RECORDS PROVIDED:
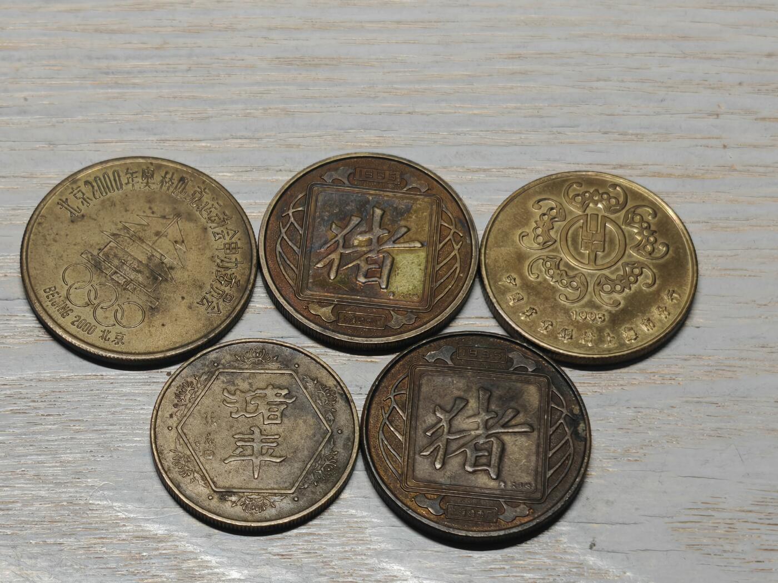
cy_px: 292
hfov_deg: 20.7
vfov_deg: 15.6
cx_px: 389
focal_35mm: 95
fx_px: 2135
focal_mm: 7.62
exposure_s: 1/100
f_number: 1.6
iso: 64
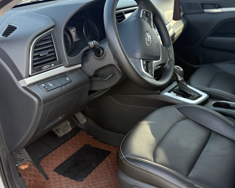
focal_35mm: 42
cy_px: 94
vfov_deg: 35.7
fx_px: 292
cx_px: 165
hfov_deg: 42.9
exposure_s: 1/211
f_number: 1.6
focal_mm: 5.96
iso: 100
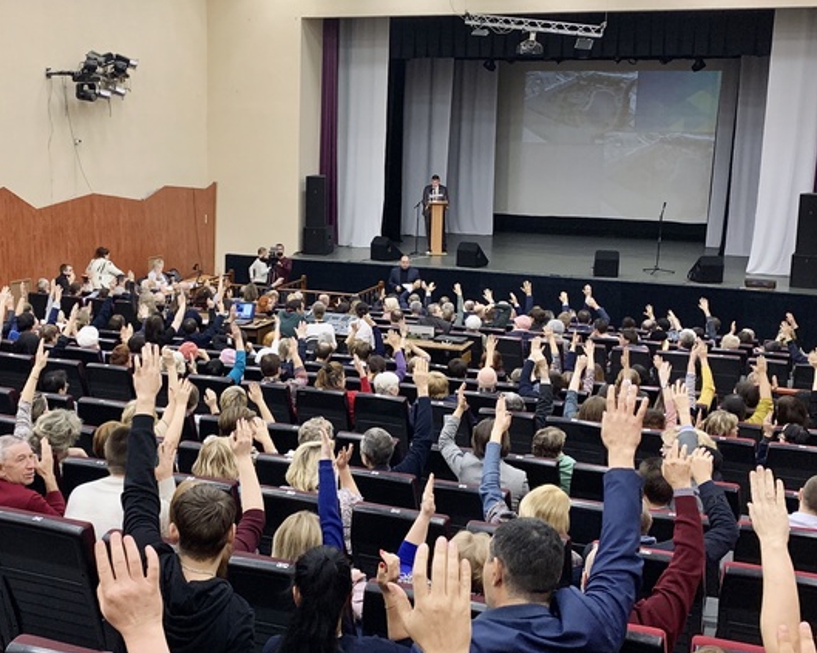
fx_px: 1160
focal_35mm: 48
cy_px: 326
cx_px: 293
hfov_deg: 38.5
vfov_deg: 31.4
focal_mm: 4.25
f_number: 1.8
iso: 125
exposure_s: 1/60
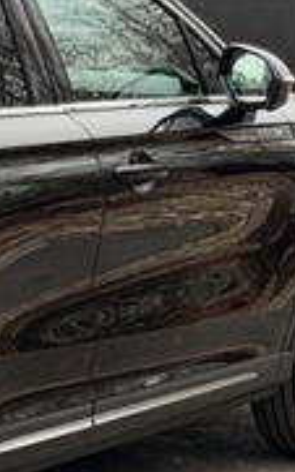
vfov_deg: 11.6
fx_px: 2317
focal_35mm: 180
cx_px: -274
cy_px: 266
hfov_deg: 7.1
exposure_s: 1/646
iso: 80
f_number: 1.78
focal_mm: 6.76
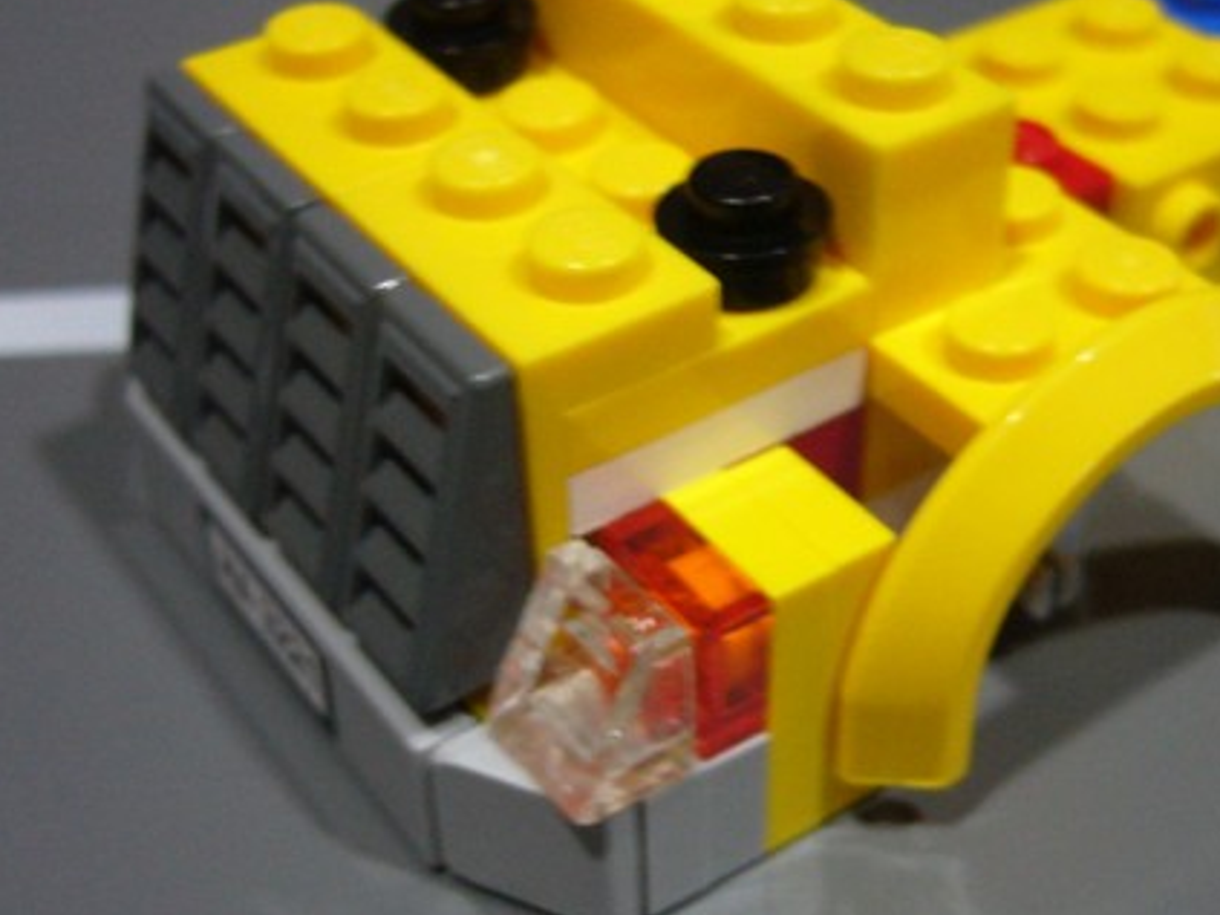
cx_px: 776
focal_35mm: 53
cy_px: 508
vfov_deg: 27.5
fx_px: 1867
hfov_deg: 35.9
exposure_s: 1/8
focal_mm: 5.8
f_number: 2.8
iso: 200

YOUR OBJECTIVE:
Nothing but the lines from the one that contains "f_number: 1.78" through the last line of the material should be written out, exactly. Omit pictures.

ANSWER TO THE EXERCISE:
f_number: 1.78
focal_mm: 6.76
cx_px: 776
focal_35mm: 53
cy_px: 508
vfov_deg: 27.5
fx_px: 1867
hfov_deg: 35.9
exposure_s: 1/8
focal_mm: 5.8
f_number: 2.8
iso: 200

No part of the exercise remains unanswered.